15. For use in a system for training personnel in aiming and firing weapons, said system comprising a weapon; a telescopic sight affixed to said weapon in aiming alignment therewith; and a target, free of wire and radio connections and disposed in spaced independent relationship to said weapon and visible through said sight, said target having means associated therewith at a defined point thereupon for emitting electromagnetic energy at or close to a visible frequency therefrom for reception by said sight; a device mounted to said weapon in cooperative coaction with said sight and comprising: a semi-transparent reflective surface disposed within said sight at an angle relative to the longitudinal axis of said sight for receiving target emitted energy thereupon and reflecting said energy therefrom; a plurality of optic fiber conductors having their ends compacted into a minute area strategically disposed in the path of said reflected energy to receive said reflected energy from said surface and discriminate between those beams which are on center and off-center to produce a visible pattern demonstrating whether the aim at the moment of firing is at the defined point and, if not, the deviation therefrom.

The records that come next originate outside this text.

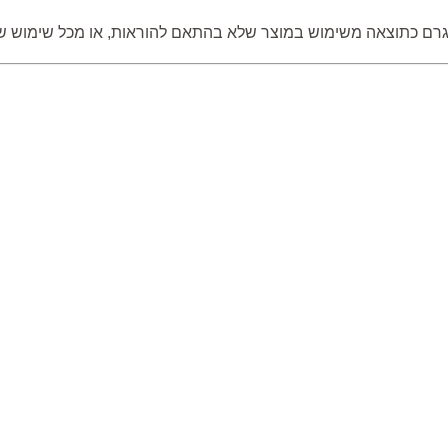
, שייגרם כתוצאה משימוש במוצר שלא בהתאם להוראות, או מכל שימ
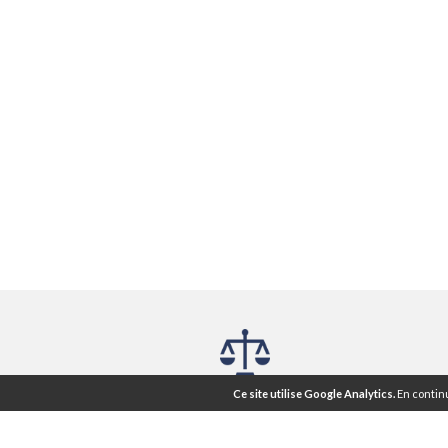
Mentions légales ®
CGU
CGV
Ce site utilise Google Analytics.
En continu
|
|
Nos articles
Lettre d'information
Plan du Site
Agence web Rennes
Atout Graph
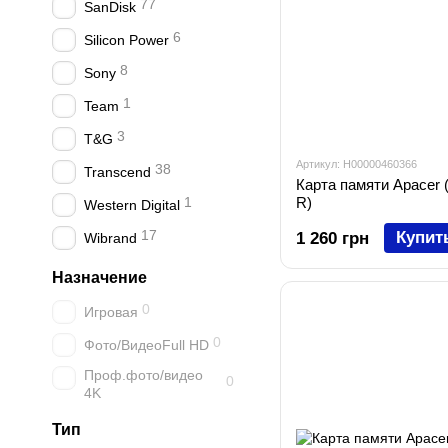
77
SanDisk
6
Silicon Power
8
Sony
1
Team
3
T&G
Артикул: H00000460366
38
Transcend
Карта памяти Apace
1
R)
Western Digital
17
Купит
1 260 грн
Wibrand
Назначение
0
Игровая
0
Фото/ВидеоFull HD
Проф.фото/видео
0
4K
Тип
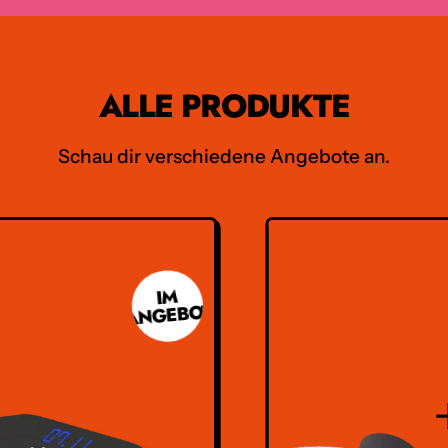
ALLE PRODUKTE
Schau dir verschiedene Angebote an.
IM
ANGEBOT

16. A device according to claim 15 in which said reflective surface is flat.

17. A device according to claim 16 in which said flat reflective surface is disposed at an angle of 45° relative to the longitudinal axis of said sight.

18. A device according to claim 15 including means producing an output providing said visible pattern during a defined time interval.

19. A device according to claim 15 including means producing an output to convert said visible pattern into a permanent record.

20. A device according to claim 15 having a lens member operatively interposed between said reflective surface and said optic fiber conductors to pass reflected energy from said surface to said conductors.